COLUMBUS, Ohio — The U.S. Department of Agriculture National Agricultural Statistics Service (USDA NASS) recently released its five-year, comprehensive survey of U.S. agriculture, the 2017 Census of Agriculture. Using that data, the Ohio Ecological Food and Farm Association (OEFFA) has published an analysis, “Ohio Agriculture: The Changing Contours of Farming,” which illustrates important trends and opportunities for growth and investment in Ohio agriculture.
“The new NASS data reveals ongoing challenges, like an aging farmer population and consolidation in agriculture, but also very positive growth in the number of beginning and organic farmers, as well as an increase in farmland for the first time in decades,” said Amalie Lipstreu, policy director for OEFFA. “These trends provide data needed for Ohio policymakers to make real investments to grow the agricultural economy in the state and create jobs that contribute to community economic, environmental, and social health.”
The USDA NASS census was sent to millions of farmers and sought information from any farm operation generating $1,000 or more of agricultural products.
Other notable findings from the survey include:
- The number of women operators in the U.S. increased 27 percent.
- In Ohio, 91 percent of farms are 499 acres or less and the amount of leased land in farming decreased by almost 165,000 acres.
- Nationally, the number of conventional farmers seeking organic certification increased by almost 40 percent.

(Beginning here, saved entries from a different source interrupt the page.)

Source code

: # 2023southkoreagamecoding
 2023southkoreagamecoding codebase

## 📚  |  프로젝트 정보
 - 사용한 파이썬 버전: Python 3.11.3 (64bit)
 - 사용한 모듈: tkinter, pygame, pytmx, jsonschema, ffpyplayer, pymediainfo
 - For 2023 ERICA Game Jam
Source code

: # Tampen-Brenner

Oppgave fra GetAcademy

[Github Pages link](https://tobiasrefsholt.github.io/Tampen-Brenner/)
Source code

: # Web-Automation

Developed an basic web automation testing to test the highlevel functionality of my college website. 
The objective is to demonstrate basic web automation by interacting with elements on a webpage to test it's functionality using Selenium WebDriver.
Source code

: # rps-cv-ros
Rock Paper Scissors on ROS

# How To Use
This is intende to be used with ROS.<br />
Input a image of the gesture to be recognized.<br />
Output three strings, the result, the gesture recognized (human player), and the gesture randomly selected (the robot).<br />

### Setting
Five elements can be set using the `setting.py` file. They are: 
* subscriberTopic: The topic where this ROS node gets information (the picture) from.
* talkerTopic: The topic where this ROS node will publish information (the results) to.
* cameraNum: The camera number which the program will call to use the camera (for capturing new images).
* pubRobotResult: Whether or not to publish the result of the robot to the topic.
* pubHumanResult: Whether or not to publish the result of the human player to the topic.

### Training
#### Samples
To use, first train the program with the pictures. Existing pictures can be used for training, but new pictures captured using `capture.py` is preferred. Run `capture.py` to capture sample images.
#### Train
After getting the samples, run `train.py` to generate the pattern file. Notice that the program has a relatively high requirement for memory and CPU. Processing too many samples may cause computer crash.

- Ohio is 6th in the nation in the number of certified organic farms and 2nd in the nation in the number of acres being transitioned to organic production systems.
“The growth in interest in organics, which is a voluntary, market-based certification program that requires a comprehensive annual farm plan, inspections, and oversight, should send a signal that organic agriculture is a viable option for improving water quality in Ohio,” said Lipstreu. “As the Governor and the Ohio Legislature contemplate ways to incentivize good management practices, certified organic production systems—which help to build soil structure and reduce runoff—need to be prioritized.”
Other areas ripe for investment, according to Lipstreu, include local and regional food systems. The value of food sold directly to U.S. consumers almost doubled since the last census. “Investments in meat processing, as well as fruit and vegetable processing and distribution infrastructure can result in a huge return on investment,” she concluded.